Derrière les innovations techniques, la mutation du nautisme repose aussi sur les savoir faire industriels. Nouveaux matériaux, propulsion électrique, procédés de production, maintenance connectée : ces évolutions transforment les métiers et imposent un effort de formation important.
En 2025, plus de 92 000 heures de formation ont été dispensées aux collaborateurs du Groupe Beneteau. Le compagnonnage a également mobilisé 715 duos sur 43 métiers industriels, pour un total de 32 400 heures de formation de terrain. Dans un marché nautique soumis à des cycles d’activité marqués, la transmission des compétences devient un enjeu aussi stratégique que technologique.

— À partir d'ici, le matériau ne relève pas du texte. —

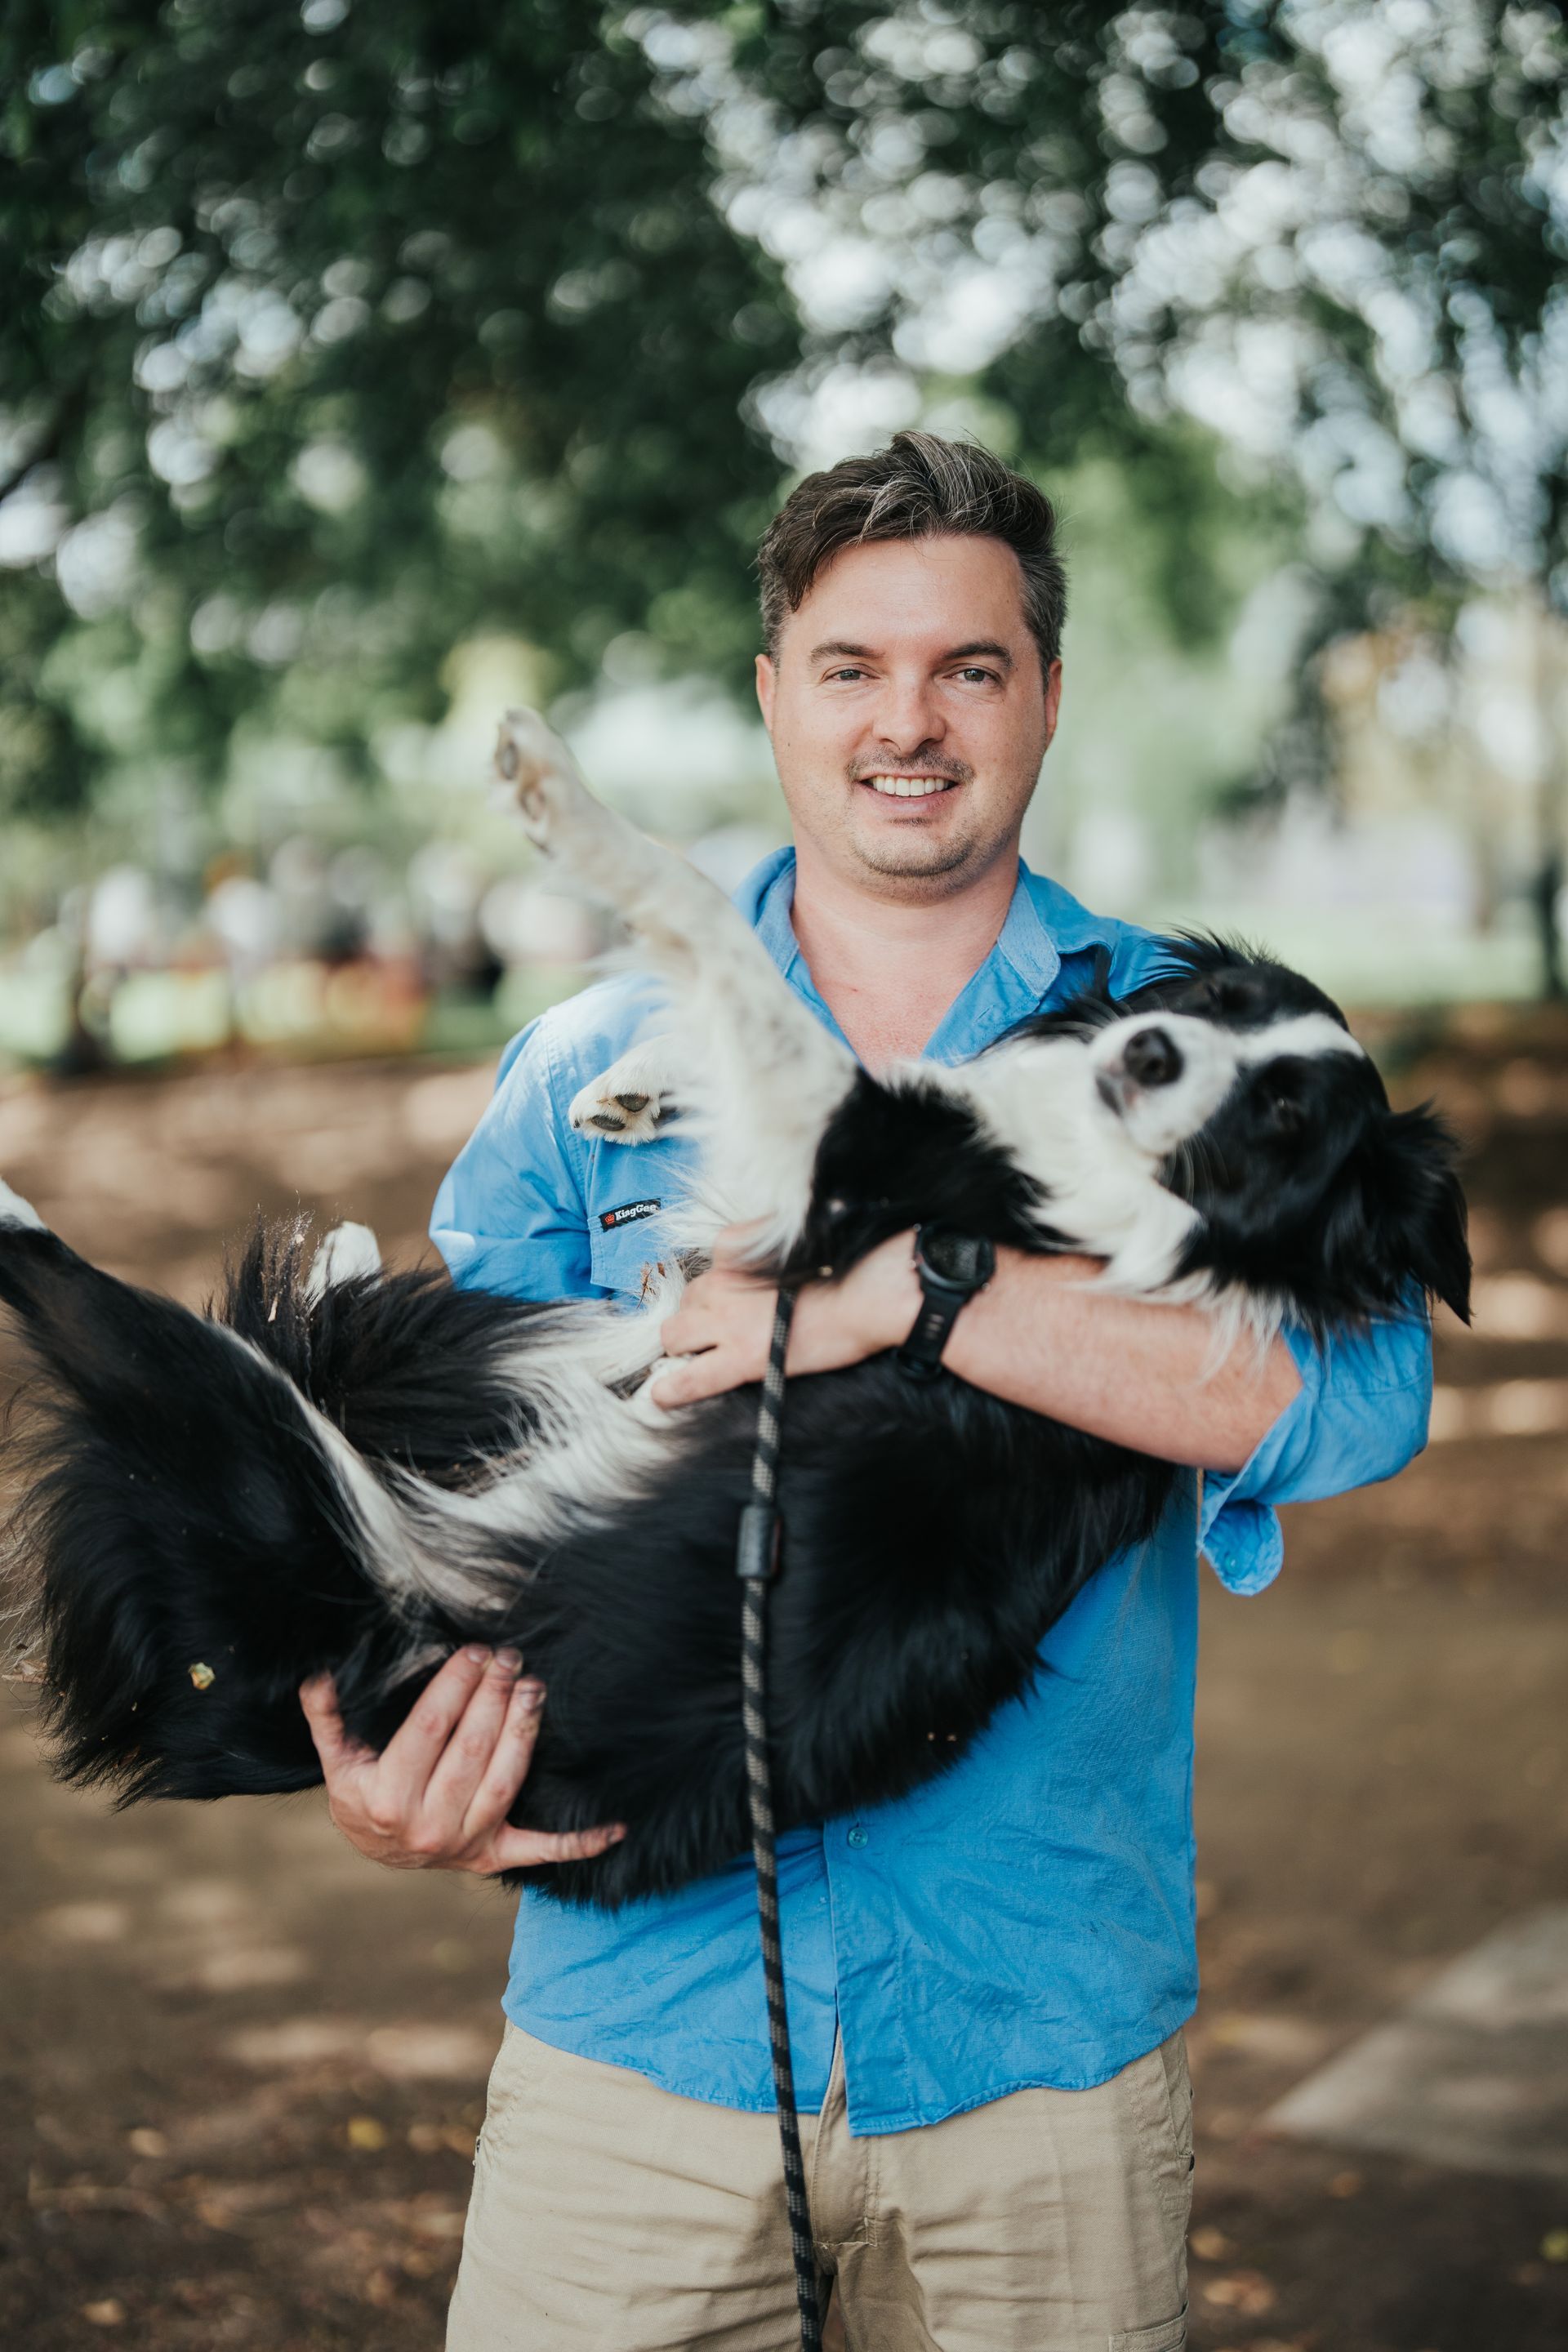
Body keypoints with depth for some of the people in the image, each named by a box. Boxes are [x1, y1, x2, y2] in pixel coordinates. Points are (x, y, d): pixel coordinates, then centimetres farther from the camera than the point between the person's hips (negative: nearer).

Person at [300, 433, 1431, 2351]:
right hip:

Le groupe met aussi en avant plusieurs indicateurs sociaux. Le taux de fréquence des accidents du travail est passé de 15 à 12,3, soit une baisse de 18 %. La part des femmes dans les effectifs atteint 32,5 %, avec un objectif fixé à 40 % en 2030. La note EcoVadis progresse elle aussi, à 70 sur 100, contre 55 sur 100 en 2022.

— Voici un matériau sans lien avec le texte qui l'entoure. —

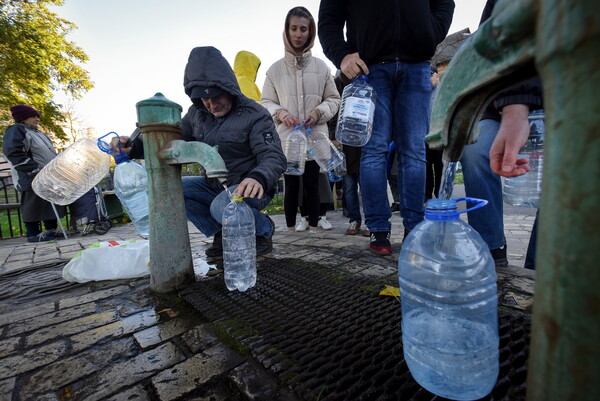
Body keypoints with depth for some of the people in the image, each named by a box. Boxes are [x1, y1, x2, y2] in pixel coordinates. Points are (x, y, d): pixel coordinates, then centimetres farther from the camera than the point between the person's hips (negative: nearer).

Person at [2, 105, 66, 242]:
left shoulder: (37, 132, 21)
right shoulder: (16, 130, -6)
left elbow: (48, 154, 28)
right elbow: (14, 153, -18)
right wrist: (37, 170, -23)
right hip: (32, 179, -8)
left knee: (52, 203, 9)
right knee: (34, 205, -4)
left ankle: (51, 230, 16)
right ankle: (33, 234, 3)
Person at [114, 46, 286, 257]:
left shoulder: (254, 114, -14)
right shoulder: (197, 114, 5)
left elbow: (274, 157, -24)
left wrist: (258, 179, -46)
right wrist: (134, 147, -10)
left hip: (250, 188, -6)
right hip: (215, 186, 7)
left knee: (223, 206, -35)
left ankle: (265, 229, -3)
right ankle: (221, 233, 3)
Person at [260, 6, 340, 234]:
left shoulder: (321, 66, 6)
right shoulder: (275, 69, 5)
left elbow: (333, 99, 10)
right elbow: (266, 102, 8)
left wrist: (319, 112, -9)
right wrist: (280, 113, -12)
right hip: (287, 138, 0)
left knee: (312, 185, 6)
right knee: (291, 186, 5)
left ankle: (313, 228, 17)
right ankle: (291, 230, 16)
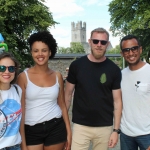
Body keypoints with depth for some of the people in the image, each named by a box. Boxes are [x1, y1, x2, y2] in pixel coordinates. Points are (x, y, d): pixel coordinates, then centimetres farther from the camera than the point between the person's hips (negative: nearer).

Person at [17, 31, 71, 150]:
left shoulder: (57, 76, 1)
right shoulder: (24, 77, -7)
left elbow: (62, 105, 8)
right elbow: (20, 110, -6)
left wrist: (69, 131, 5)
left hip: (56, 128, 3)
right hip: (31, 130, -2)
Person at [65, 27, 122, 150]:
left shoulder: (114, 70, -3)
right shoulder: (76, 65, -4)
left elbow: (117, 100, -1)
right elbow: (68, 94, 3)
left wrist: (116, 130, -5)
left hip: (105, 127, 1)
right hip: (80, 126, 0)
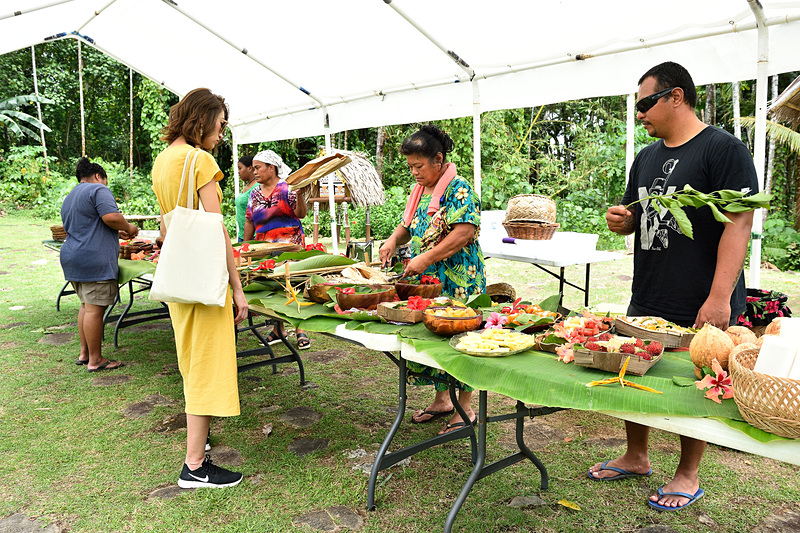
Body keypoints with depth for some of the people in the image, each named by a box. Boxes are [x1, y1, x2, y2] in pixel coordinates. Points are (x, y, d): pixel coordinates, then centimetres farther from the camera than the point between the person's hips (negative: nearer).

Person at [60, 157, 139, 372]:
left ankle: (84, 353, 21)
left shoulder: (69, 198, 24)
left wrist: (116, 233, 26)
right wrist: (128, 228, -2)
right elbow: (111, 217, -20)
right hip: (94, 261, -10)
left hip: (72, 258, 10)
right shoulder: (98, 190, -6)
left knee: (87, 306, 16)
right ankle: (95, 360, -1)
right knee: (95, 309, -6)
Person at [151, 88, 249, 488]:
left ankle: (197, 434, 40)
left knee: (192, 358, 22)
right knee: (206, 366, -2)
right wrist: (237, 286, -15)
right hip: (203, 275, -9)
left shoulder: (162, 160, 12)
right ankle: (194, 466, 6)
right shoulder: (200, 160, -15)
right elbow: (215, 229, -18)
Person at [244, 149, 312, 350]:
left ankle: (300, 330, 0)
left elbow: (301, 214, -10)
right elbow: (249, 222, 17)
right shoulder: (255, 193, 13)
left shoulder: (287, 187, -3)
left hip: (290, 245, -5)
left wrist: (299, 195, -26)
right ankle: (278, 330, 16)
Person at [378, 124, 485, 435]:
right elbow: (409, 226, 23)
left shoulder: (458, 189, -12)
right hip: (427, 281, 8)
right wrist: (393, 240, 0)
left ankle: (465, 409, 12)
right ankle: (441, 400, 28)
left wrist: (425, 258, -24)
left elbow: (464, 233, -22)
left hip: (457, 281, -8)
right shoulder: (419, 191, 13)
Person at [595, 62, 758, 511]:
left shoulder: (723, 148, -10)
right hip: (645, 301, 7)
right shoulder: (647, 157, 13)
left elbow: (739, 223, -17)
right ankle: (636, 458, 35)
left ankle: (688, 475, 28)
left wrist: (720, 298, -23)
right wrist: (622, 219, -2)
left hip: (700, 308, -7)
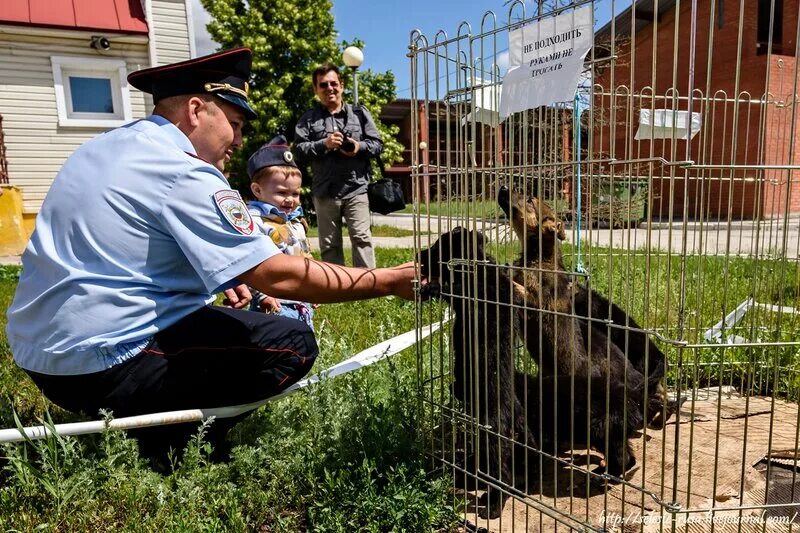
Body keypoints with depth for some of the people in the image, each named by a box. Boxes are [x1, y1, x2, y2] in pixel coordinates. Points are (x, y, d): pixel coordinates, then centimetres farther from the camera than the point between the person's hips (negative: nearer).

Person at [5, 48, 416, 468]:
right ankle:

Le rapport 2025 du Groupe Beneteau montre une industrie nautique en pleine recomposition. L’électrification doit encore trouver son rythme, le recyclage des composites reste un défi complexe et les nouveaux modèles d’usage devront confirmer leur équilibre économique. Mais les initiatives se multiplient et dessinent une transformation plus concrète qu’il y a encore quelques années.
En travaillant à la fois sur les propulsions, les matériaux, le refit, le partage des bateaux, les services connectés et la formation, Beneteau cherche à faire évoluer l’ensemble de sa chaîne de valeur. Pour la plaisance, l’enjeu est clair : continuer à donner accès à la mer, tout en concevant des bateaux et des services mieux adaptés aux attentes environnementales, industrielles et sociales de demain.